Aus für das „Experiment Birnstein“

■ „Ihre letzte Stunde hat geschlagen!“ / Pressesprecherin des Unternehmens Scientology-Sekte zu Geldstrafe verurteilt

Die Miene von Scientology-Pressesprecherin Gisela Hackenjos war finster, als Amtsrichter Werner Steffen gestern nachmittag das Urteil verkündete: 9600 Mark Geldstrafe wegen Beleidigung und versuchter Nötigung, so sein Spruch nach langwieriger Beweisaufnahme – dreimal so hoch wie der angefochtene Strafbefehl.

Noch am Morgen hatten Hackenjos' Sekten-KollegInnen aus dem „Rechts- und Presseamt“ alle Register gezogen, ihre Mitarbeiterin aus dem Schlamassel herauszuboxen. Wie berichtet, hatte die 48jährige Modedesignerin im Juli 1992 den taz-, Mopo- und epd-Autor Uwe Birnstein in einem anonymen Telefonat bedroht, nach dem sie sich über den Mopo-Artikel „Im Reich des Kraken“ geärgert hatte: „Ihre letzte Stunde hat geschlagen.“ Überdies hatte sie Wochen zuvor die Sekten-Kritikerin Renate Hartwig in einer Rundfunksendung als „kriminelle Frau“ tituliert.

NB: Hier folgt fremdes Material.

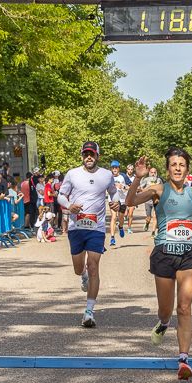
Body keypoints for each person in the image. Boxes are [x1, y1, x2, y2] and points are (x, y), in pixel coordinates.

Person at [125, 149, 192, 381]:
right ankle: (163, 323)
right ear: (167, 168)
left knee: (185, 307)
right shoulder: (158, 190)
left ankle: (183, 359)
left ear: (188, 169)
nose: (178, 168)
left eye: (182, 164)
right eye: (173, 164)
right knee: (166, 310)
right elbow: (130, 201)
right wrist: (138, 177)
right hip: (164, 254)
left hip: (189, 252)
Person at [57, 141, 120, 329]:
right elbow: (61, 195)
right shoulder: (72, 174)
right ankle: (81, 274)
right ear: (82, 156)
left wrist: (116, 203)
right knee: (79, 268)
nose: (89, 157)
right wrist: (69, 206)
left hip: (97, 227)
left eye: (92, 154)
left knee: (94, 266)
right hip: (77, 227)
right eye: (86, 154)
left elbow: (114, 194)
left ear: (98, 155)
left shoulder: (106, 175)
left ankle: (89, 311)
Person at [108, 161, 127, 246]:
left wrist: (122, 186)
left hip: (122, 200)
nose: (114, 169)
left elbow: (130, 186)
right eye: (113, 167)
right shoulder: (108, 177)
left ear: (119, 168)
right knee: (114, 217)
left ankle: (121, 226)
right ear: (111, 169)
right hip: (112, 200)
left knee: (121, 218)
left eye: (116, 167)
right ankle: (112, 238)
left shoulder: (123, 176)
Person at [139, 165, 163, 232]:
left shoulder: (159, 180)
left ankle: (153, 232)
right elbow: (141, 188)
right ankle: (147, 223)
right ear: (149, 173)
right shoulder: (146, 180)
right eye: (152, 172)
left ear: (156, 173)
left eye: (154, 172)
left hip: (156, 201)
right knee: (148, 218)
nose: (153, 174)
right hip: (148, 201)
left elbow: (162, 189)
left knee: (155, 216)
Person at [124, 163, 137, 233]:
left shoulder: (135, 177)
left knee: (130, 214)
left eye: (131, 169)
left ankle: (129, 228)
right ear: (127, 170)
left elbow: (137, 186)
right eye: (129, 169)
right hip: (124, 197)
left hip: (132, 197)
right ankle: (123, 218)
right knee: (125, 214)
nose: (130, 171)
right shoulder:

Hintergrund der Scientologendrohung, die gestern immer wieder als „flapsiger Umgangston“ verharmlost wurde, war offenkundig das Scheitern des „Experiment Birnstein.“ Mehrere Monate hatte die Sekte eigens ihre Bundessprecherin und Kommunikationswirtin Sabine Titzel abgestellt, die den Journalisten unter ihre Fittiche nehmen sollte. Titzel: „Mir war klar, daß er im Trend schreiben würde, aber ich hatte gehofft, sachlich und fair.“ Doch die 33jährige attraktive, gewiefte und in den USA geschulte Presseprofi-Frau konnte den Kircheninsider nicht um den Finger wickeln. Titzel: „Leider war der Kontakt zu familiär, das hat sich als Fehler herausgestellt.“ Scientologen-Vize-Boß Franz Riedls Rüffel: „Mir war der Umgang mit „Birne“ – wie er bei uns genannt wurde – zu vertrauensvoll. Er hat nur Lügen und Mist verbreitet.“

Sabine Titzel war damals Zeugin des Telefonats, das Gisela Hackenjos in ihrem religiösen Brass mit Birnstein geführt hatte. Titzel war schon damals ein Schauer über den Rücken gelaufen, da ihr die Worte zu makaber und mißverständlich waren. Titzel: „Ich dachte, oh Gott, oh Gott, hoffentlich versteht Herr Birnstein das nicht falsch. Ich dachte aber, der macht das nicht, so dreist ist der nicht, die Geschichte so zu drehen, zu der sie geworden ist.“

Für Richter Steffen war die Drohung aufgrund des Tonfalls und des Inhalts jedoch ernstzunehmen: „Bei Herrn Birnstein mußte die Assoziation aufkommen, das ist nicht nur die lustige, flapsige Frau Hackenjos, er mußte davon ausgehen, daß die ganze Organisation dahintersteht.“ Und daß die Scientologen nicht zu unterschätzen sind, wenn es Gegner mundtot zu machen gilt, zeigte die Verteidigungstrategie im Fall Renate Hartwig.

Scientology-Anwalt Blümel legte gestern ein Dossier über die „kriminellen Machenschaften“ der Sekten-Gegnerin vor, wie es kein Geheimdienst hätte besser machen können. Doch auch in diesem Fall sah Steffen „sittliche Integrität“ durch die Hackenjos-Äußerung verletzt. Und rechtzeitig zum Urteilsspruch faxte Sabine Titzel gestern einen Bericht der KSZE-Vertretung in Washington durch die Lande. Tenor: Die Scientologen werden verfolgt. Eugen Kirch jr.